The group also said that the foundations of computer science may need to be rethought, including teaching algorithms from the perspective of highly parallel resources, and educating students about parallel programming earlier in the curriculum.
RANDOMNESS AND APPROXIMATION
Dick Lipton, a professor of computer science at Georgia Tech, spoke about the importance of exploiting randomness and approximation to achieve more-efficient algorithms. Many problems that modern computation is trying to solve don’t require exact answers, just quick results which are good enough. In one approach, Sampling selects and analyzes a small portion of a large data set to obtain almost as much useful information as if the entire data set were analyzed. It is used in economics, weather simulation, and genetics. The process for selecting representative data is generally random, but proving randomness can be problematic.
Approximation is another approach that decreases computation time and requires a specification of how much precision is necessary for a given application. Approximate computing relaxes the abstraction of near-perfect precision in general-purpose computing, communication, and storage, providing many opportunities for designing more-efficient and higher-performance systems. Approximation is used in applications such as video compression, but there has not been a systematic method to incorporate approximation in software. Both software and hardware need to be addressed.

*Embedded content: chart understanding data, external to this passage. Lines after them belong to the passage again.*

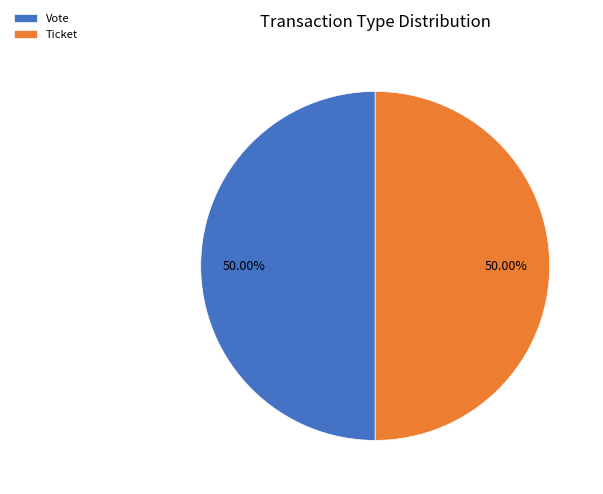

Is the sum of Vote and Ticket greater than half?

Yes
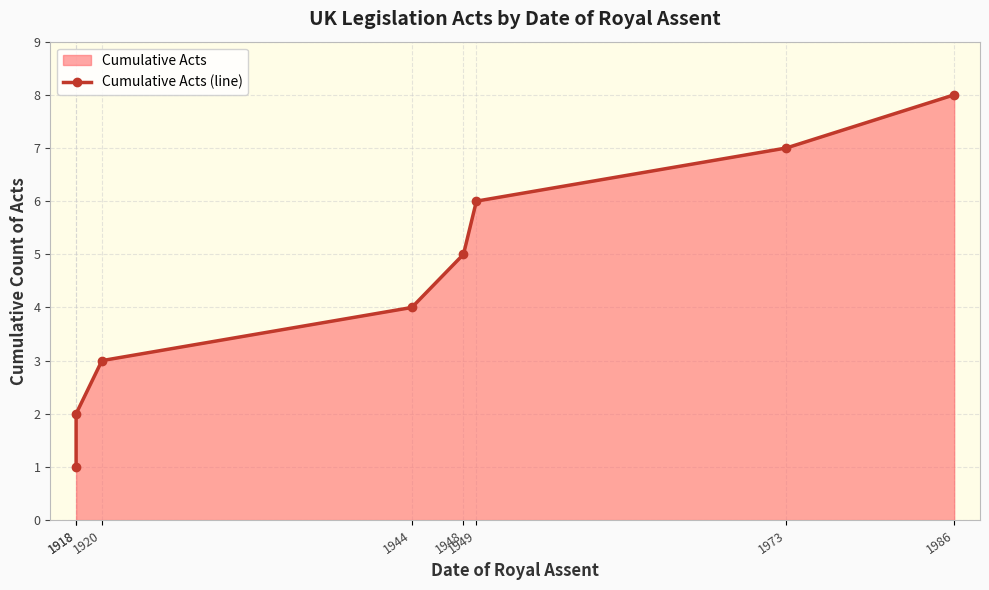

Reading right to left, what are all the values shown in this chart?

8	7	6	5	4	3	2	1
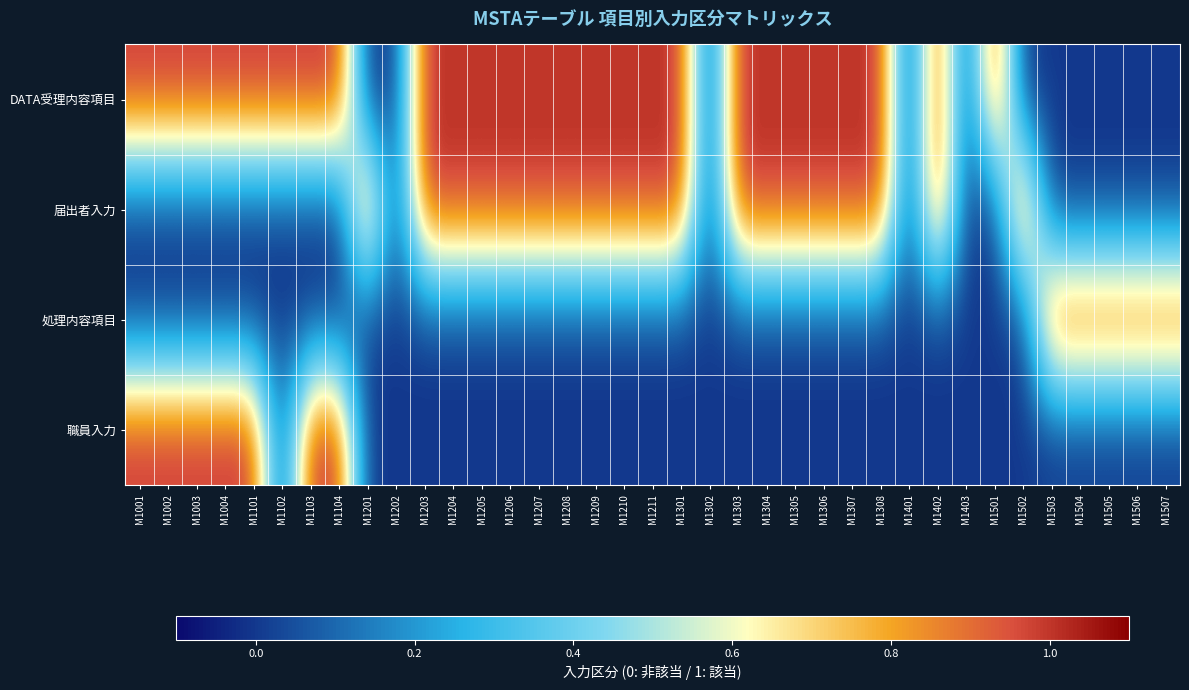

Reading right to left, extract all data points from this chart.

DATA受理内容項目: M1507=0	M1506=0	M1505=0	M1504=0	M1503=0	M1502=0	M1501=1	M1403=0	M1402=1	M1401=0	M1308=1	M1307=1	M1306=1	M1305=1	M1304=1	M1303=1	M1302=0	M1301=1	M1211=1	M1210=1	M1209=1	M1208=1	M1207=1	M1206=1	M1205=1	M1204=1	M1203=1	M1202=0	M1201=0	M1104=1	M1103=1	M1102=1	M1101=1	M1004=1	M1003=1	M1002=1	M1001=1
届出者入力: M1507=0	M1506=0	M1505=0	M1504=0	M1503=0	M1502=1	M1501=0	M1403=0	M1402=1	M1401=0	M1308=1	M1307=1	M1306=1	M1305=1	M1304=1	M1303=1	M1302=0	M1301=1	M1211=1	M1210=1	M1209=1	M1208=1	M1207=1	M1206=1	M1205=1	M1204=1	M1203=1	M1202=0	M1201=1	M1104=0	M1103=0	M1102=0	M1101=0	M1004=0	M1003=0	M1002=0	M1001=0
処理内容項目: M1507=1	M1506=1	M1505=1	M1504=1	M1503=1	M1502=0	M1501=0	M1403=0	M1402=0	M1401=0	M1308=0	M1307=0	M1306=0	M1305=0	M1304=0	M1303=0	M1302=0	M1301=0	M1211=0	M1210=0	M1209=0	M1208=0	M1207=0	M1206=0	M1205=0	M1204=0	M1203=0	M1202=0	M1201=0	M1104=0	M1103=0	M1102=0	M1101=0	M1004=0	M1003=0	M1002=0	M1001=0
職員入力: M1507=0	M1506=0	M1505=0	M1504=0	M1503=0	M1502=0	M1501=0	M1403=0	M1402=0	M1401=0	M1308=0	M1307=0	M1306=0	M1305=0	M1304=0	M1303=0	M1302=0	M1301=0	M1211=0	M1210=0	M1209=0	M1208=0	M1207=0	M1206=0	M1205=0	M1204=0	M1203=0	M1202=0	M1201=0	M1104=1	M1103=1	M1102=0	M1101=1	M1004=1	M1003=1	M1002=1	M1001=1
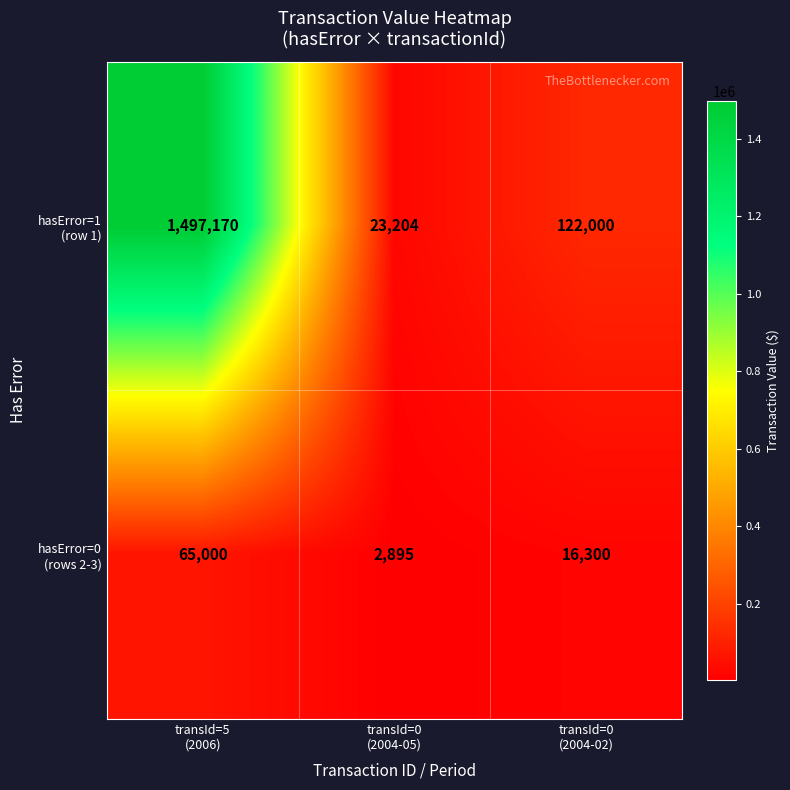

What is the smallest value displayed?

2895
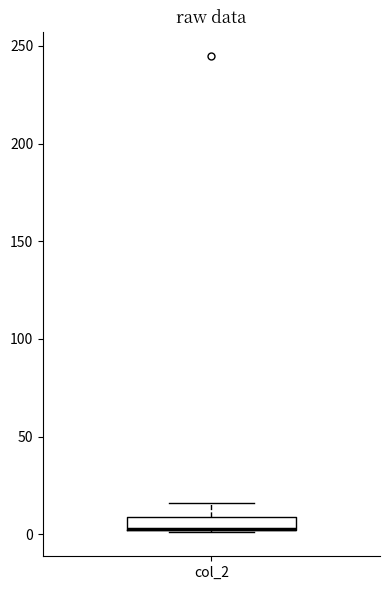

Where is the upper edge of the box for col_2 on the y-axis? The values are not printed on the chart, so give them approximately, as read against the axis.

10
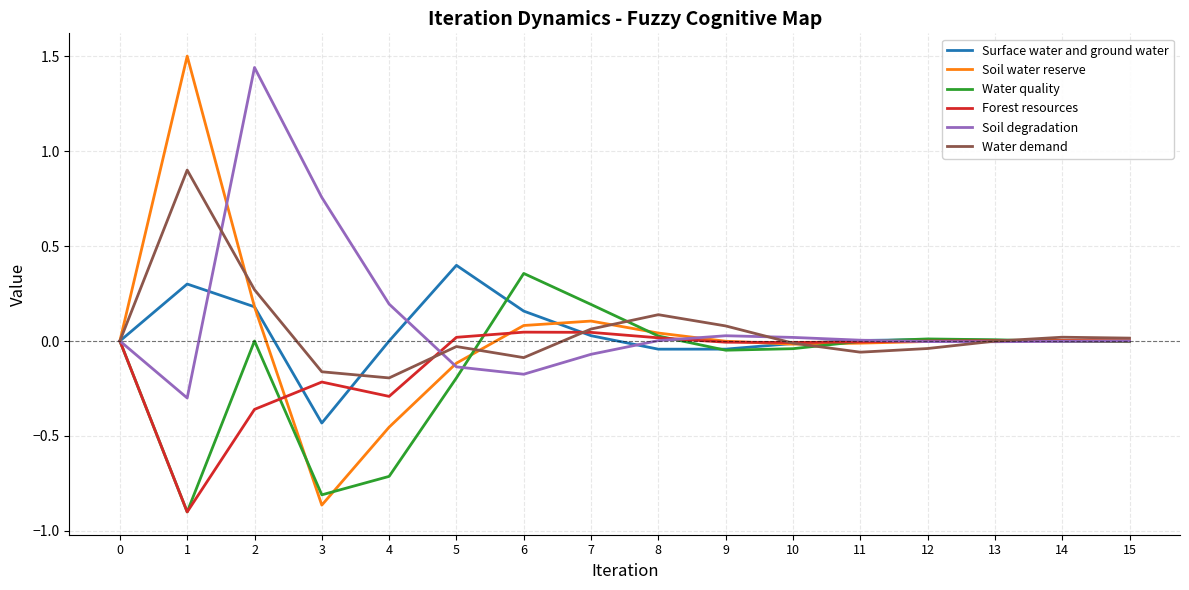

What is the total value across all series at 1?

0.6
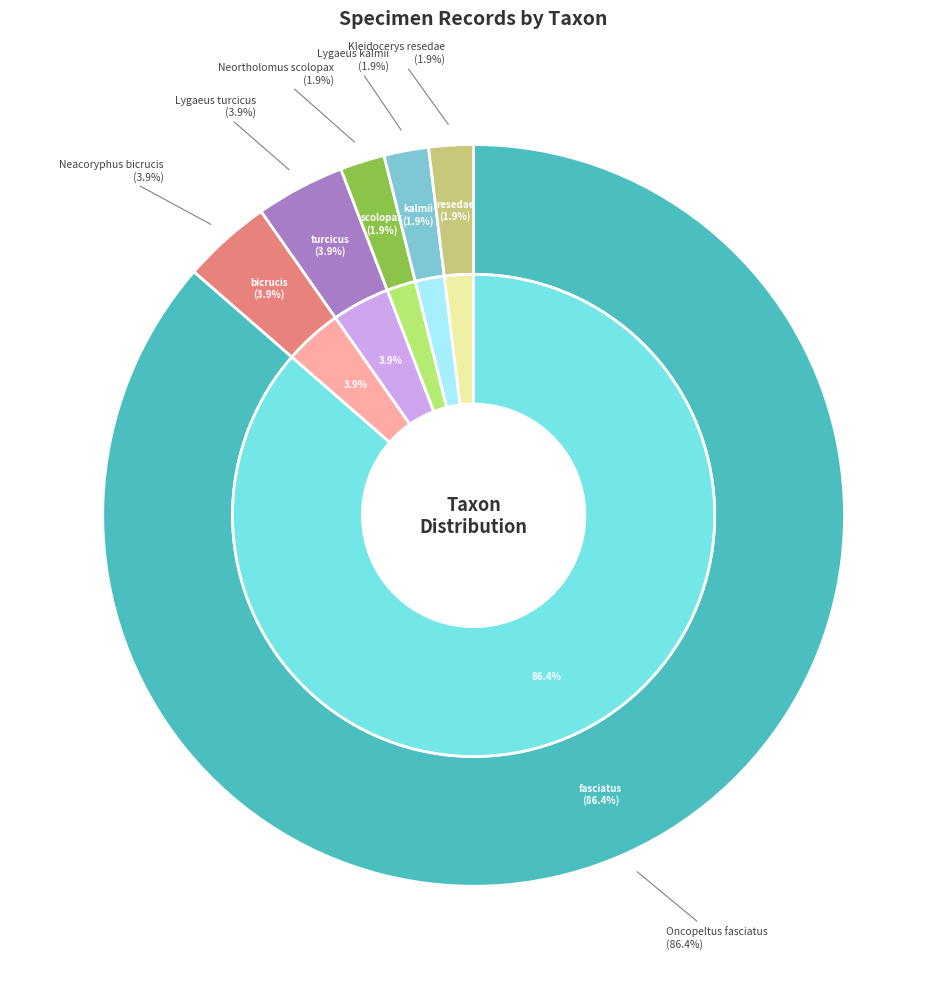

What is the total percentage of Neacoryphus bicrucis and Oncopeltus fasciatus?

90.3%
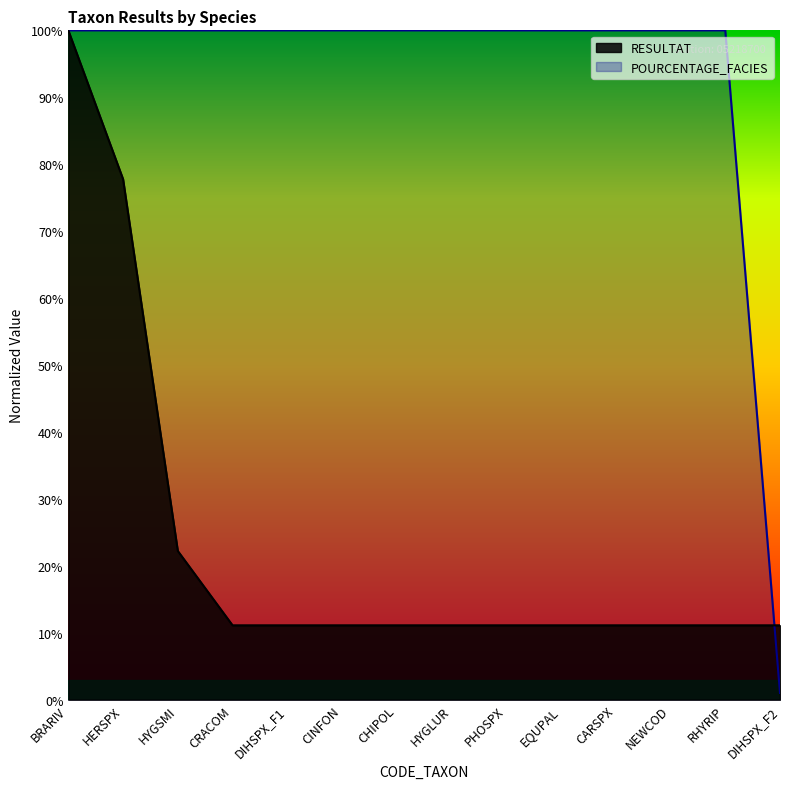

Reading right to left, extract all data points from this chart.

RESULTAT: DIHSPX_F2=0.1	RHYRIP=0.1	NEWCOD=0.1	CARSPX=0.1	EQUPAL=0.1	PHOSPX=0.1	HYGLUR=0.1	CHIPOL=0.1	CINFON=0.1	DIHSPX_F1=0.1	CRACOM=0.1	HYGSMI=0.2	HERSPX=0.8	BRARIV=1.0
POURCENTAGE_FACIES: DIHSPX_F2=0.0	RHYRIP=1.0	NEWCOD=1.0	CARSPX=1.0	EQUPAL=1.0	PHOSPX=1.0	HYGLUR=1.0	CHIPOL=1.0	CINFON=1.0	DIHSPX_F1=1.0	CRACOM=1.0	HYGSMI=1.0	HERSPX=1.0	BRARIV=1.0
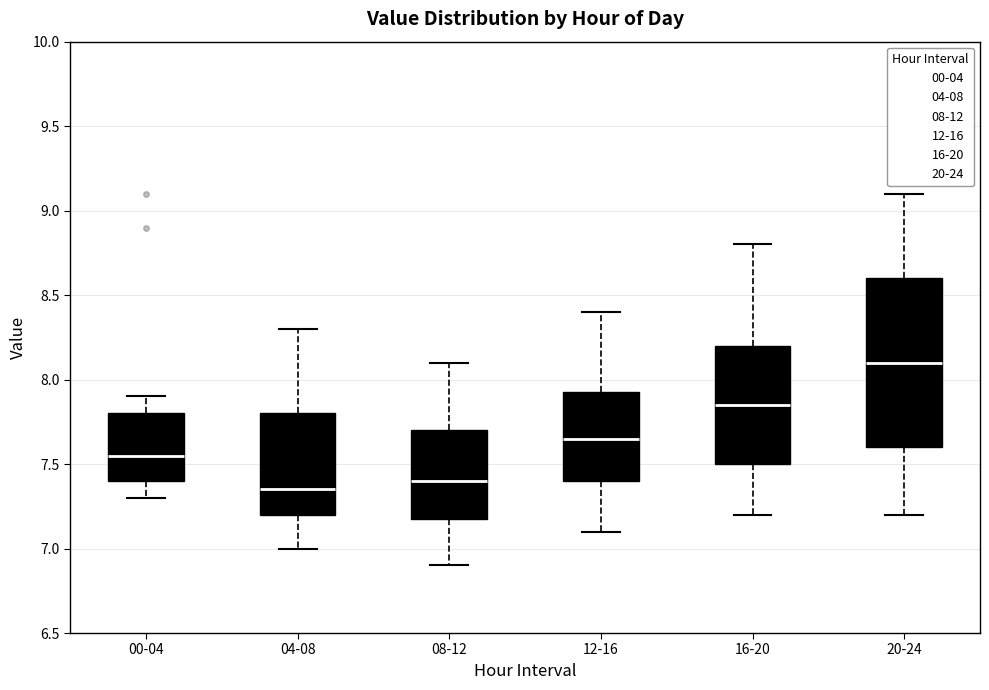

Reading left to right, transcribe this box plot: for each box, give where its median line is, the range the box spans, and where its two whiskers end, as read against the y-axis. The values are not printed on the chart, so give them approximately, as read against the axis.

00-04: median 7.55, box 7.40 to 7.80, whiskers 7.30 to 7.90
04-08: median 7.35, box 7.20 to 7.80, whiskers 7.00 to 8.30
08-12: median 7.40, box 7.20 to 7.70, whiskers 6.90 to 8.10
12-16: median 7.65, box 7.40 to 7.95, whiskers 7.10 to 8.40
16-20: median 7.85, box 7.50 to 8.20, whiskers 7.20 to 8.80
20-24: median 8.10, box 7.60 to 8.60, whiskers 7.20 to 9.10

“To progress further, we need to create a computer culture that uses randomness and approximation more widely, and permits them to be easily implemented,” Lipton said. “That can provide a big enhancement in algorithm efficiency, without a significant increase in software development effort.”
The working group concluded that today’s conventional technologies are expected to fall short of historical trends and projected demand. Therefore, radical departures from conventional approaches are necessary. This includes error-resilient and inherently approximate technologies, such as randomized algorithm, machine learning, and pattern recognition. But there are also challenges, including abstractions for algorithm design and programming, converting component-based approximation to end-to-end solutions, and understanding how to measure the quality of each application. The group recommended exploring software and algorithmic approximation, forming collaborations between academia and the semiconductor industry to begin prototyping approximate hardware modeling variability and error. It also suggested embracing approximation in general-purpose computing.
At the end of the conference, Randal Bryant of the White House Office of Science and Technology Policy’s Technology and Innovation Division, gave a brief presentation about a major new government-sponsored research program focused on the future of computing. (The formal announcement about the program will be made in the next several months.) Bryant advises OSTP’s deputy director of policy about big data. This program will assist researchers in developing novel approaches that will get around anticipated roadblocks in computer performance (such as the ending of Moore’s Law scaling), and is aimed at helping the U.S. computer industry remain leaders in the coming decades. He said future computing may use exascale parallelism and big data analytics for applications for scientific discovery, national security, and business.
Do you agree that Moore’s Law is about to come to an end? What suggestions do you have on how to improve computing performance?